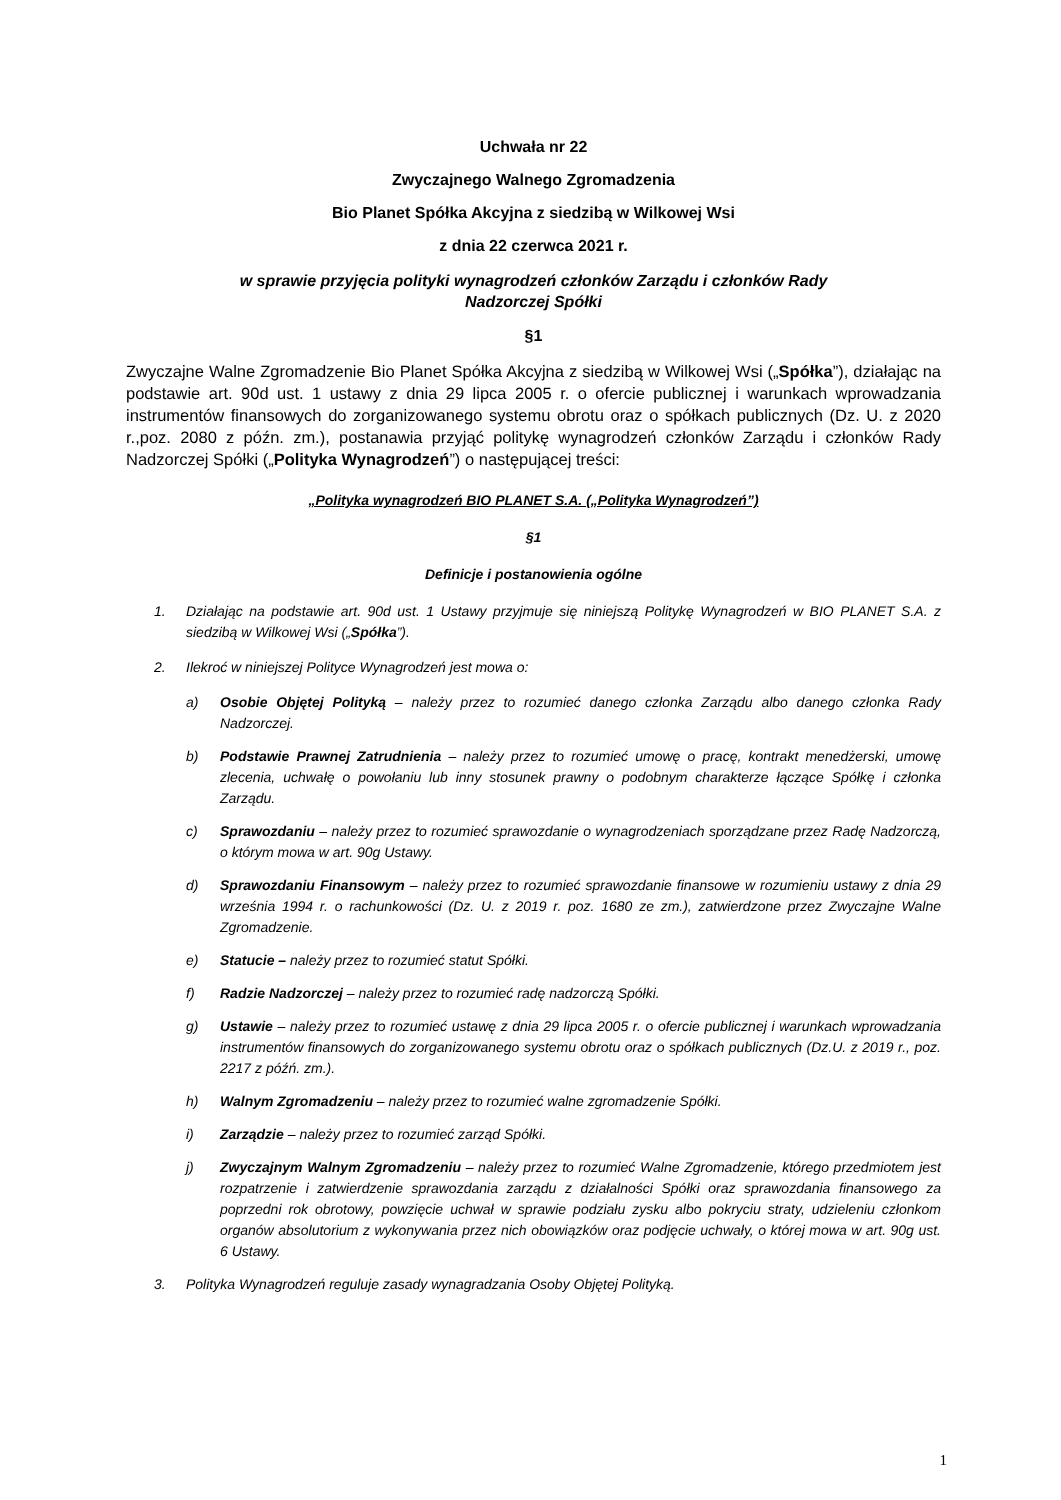Uchwała nr 22
Zwyczajnego Walnego Zgromadzenia
Bio Planet Spółka Akcyjna z siedzibą w Wilkowej Wsi
z dnia 22 czerwca 2021 r.
w sprawie przyjęcia polityki wynagrodzeń członków Zarządu i członków Rady
Nadzorczej Spółki
§1
Zwyczajne Walne Zgromadzenie Bio Planet Spółka Akcyjna z siedzibą w Wilkowej Wsi („Spółka”), działając na podstawie art. 90d ust. 1 ustawy z dnia 29 lipca 2005 r. o ofercie publicznej i warunkach wprowadzania instrumentów finansowych do zorganizowanego systemu obrotu oraz o spółkach publicznych (Dz. U. z 2020 r.,poz. 2080 z późn. zm.), postanawia przyjąć politykę wynagrodzeń członków Zarządu i członków Rady Nadzorczej Spółki („Polityka Wynagrodzeń”) o następującej treści:
„Polityka wynagrodzeń BIO PLANET S.A. („Polityka Wynagrodzeń”)
§1
Definicje i postanowienia ogólne
1. Działając na podstawie art. 90d ust. 1 Ustawy przyjmuje się niniejszą Politykę Wynagrodzeń w BIO PLANET S.A. z siedzibą w Wilkowej Wsi („Spółka”).
2. Ilekroć w niniejszej Polityce Wynagrodzeń jest mowa o:
a) Osobie Objętej Polityką – należy przez to rozumieć danego członka Zarządu albo danego członka Rady Nadzorczej.
b) Podstawie Prawnej Zatrudnienia – należy przez to rozumieć umowę o pracę, kontrakt menedżerski, umowę zlecenia, uchwałę o powołaniu lub inny stosunek prawny o podobnym charakterze łączące Spółkę i członka Zarządu.
c) Sprawozdaniu – należy przez to rozumieć sprawozdanie o wynagrodzeniach sporządzane przez Radę Nadzorczą, o którym mowa w art. 90g Ustawy.
d) Sprawozdaniu Finansowym – należy przez to rozumieć sprawozdanie finansowe w rozumieniu ustawy z dnia 29 września 1994 r. o rachunkowości (Dz. U. z 2019 r. poz. 1680 ze zm.), zatwierdzone przez Zwyczajne Walne Zgromadzenie.
e) Statucie – należy przez to rozumieć statut Spółki.
f) Radzie Nadzorczej – należy przez to rozumieć radę nadzorczą Spółki.
g) Ustawie – należy przez to rozumieć ustawę z dnia 29 lipca 2005 r. o ofercie publicznej i warunkach wprowadzania instrumentów finansowych do zorganizowanego systemu obrotu oraz o spółkach publicznych (Dz.U. z 2019 r., poz. 2217 z późń. zm.).
h) Walnym Zgromadzeniu – należy przez to rozumieć walne zgromadzenie Spółki.
i) Zarządzie – należy przez to rozumieć zarząd Spółki.
j) Zwyczajnym Walnym Zgromadzeniu – należy przez to rozumieć Walne Zgromadzenie, którego przedmiotem jest rozpatrzenie i zatwierdzenie sprawozdania zarządu z działalności Spółki oraz sprawozdania finansowego za poprzedni rok obrotowy, powzięcie uchwał w sprawie podziału zysku albo pokryciu straty, udzieleniu członkom organów absolutorium z wykonywania przez nich obowiązków oraz podjęcie uchwały, o której mowa w art. 90g ust. 6 Ustawy.
3. Polityka Wynagrodzeń reguluje zasady wynagradzania Osoby Objętej Polityką.
1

_ _ _ _ _

Problem:
Quote each record exactly as it stands, minus the pictures.

Solution for this exercise:
Uchwała nr 22
Zwyczajnego Walnego Zgromadzenia
Bio Planet Spółka Akcyjna z siedzibą w Wilkowej Wsi
z dnia 22 czerwca 2021 r.
w sprawie przyjęcia polityki wynagrodzeń członków Zarządu i członków Rady
Nadzorczej Spółki
§1
Zwyczajne Walne Zgromadzenie Bio Planet Spółka Akcyjna z siedzibą w Wilkowej Wsi („Spółka”), działając na podstawie art. 90d ust. 1 ustawy z dnia 29 lipca 2005 r. o ofercie publicznej i warunkach wprowadzania instrumentów finansowych do zorganizowanego systemu obrotu oraz o spółkach publicznych (Dz. U. z 2020 r.,poz. 2080 z późn. zm.), postanawia przyjąć politykę wynagrodzeń członków Zarządu i członków Rady Nadzorczej Spółki („Polityka Wynagrodzeń”) o następującej treści:
„Polityka wynagrodzeń BIO PLANET S.A. („Polityka Wynagrodzeń”)
§1
Definicje i postanowienia ogólne
1. Działając na podstawie art. 90d ust. 1 Ustawy przyjmuje się niniejszą Politykę Wynagrodzeń w BIO PLANET S.A. z siedzibą w Wilkowej Wsi („Spółka”).
2. Ilekroć w niniejszej Polityce Wynagrodzeń jest mowa o:
a) Osobie Objętej Polityką – należy przez to rozumieć danego członka Zarządu albo danego członka Rady Nadzorczej.
b) Podstawie Prawnej Zatrudnienia – należy przez to rozumieć umowę o pracę, kontrakt menedżerski, umowę zlecenia, uchwałę o powołaniu lub inny stosunek prawny o podobnym charakterze łączące Spółkę i członka Zarządu.
c) Sprawozdaniu – należy przez to rozumieć sprawozdanie o wynagrodzeniach sporządzane przez Radę Nadzorczą, o którym mowa w art. 90g Ustawy.
d) Sprawozdaniu Finansowym – należy przez to rozumieć sprawozdanie finansowe w rozumieniu ustawy z dnia 29 września 1994 r. o rachunkowości (Dz. U. z 2019 r. poz. 1680 ze zm.), zatwierdzone przez Zwyczajne Walne Zgromadzenie.
e) Statucie – należy przez to rozumieć statut Spółki.
f) Radzie Nadzorczej – należy przez to rozumieć radę nadzorczą Spółki.
g) Ustawie – należy przez to rozumieć ustawę z dnia 29 lipca 2005 r. o ofercie publicznej i warunkach wprowadzania instrumentów finansowych do zorganizowanego systemu obrotu oraz o spółkach publicznych (Dz.U. z 2019 r., poz. 2217 z późń. zm.).
h) Walnym Zgromadzeniu – należy przez to rozumieć walne zgromadzenie Spółki.
i) Zarządzie – należy przez to rozumieć zarząd Spółki.
j) Zwyczajnym Walnym Zgromadzeniu – należy przez to rozumieć Walne Zgromadzenie, którego przedmiotem jest rozpatrzenie i zatwierdzenie sprawozdania zarządu z działalności Spółki oraz sprawozdania finansowego za poprzedni rok obrotowy, powzięcie uchwał w sprawie podziału zysku albo pokryciu straty, udzieleniu członkom organów absolutorium z wykonywania przez nich obowiązków oraz podjęcie uchwały, o której mowa w art. 90g ust. 6 Ustawy.
3. Polityka Wynagrodzeń reguluje zasady wynagradzania Osoby Objętej Polityką.
1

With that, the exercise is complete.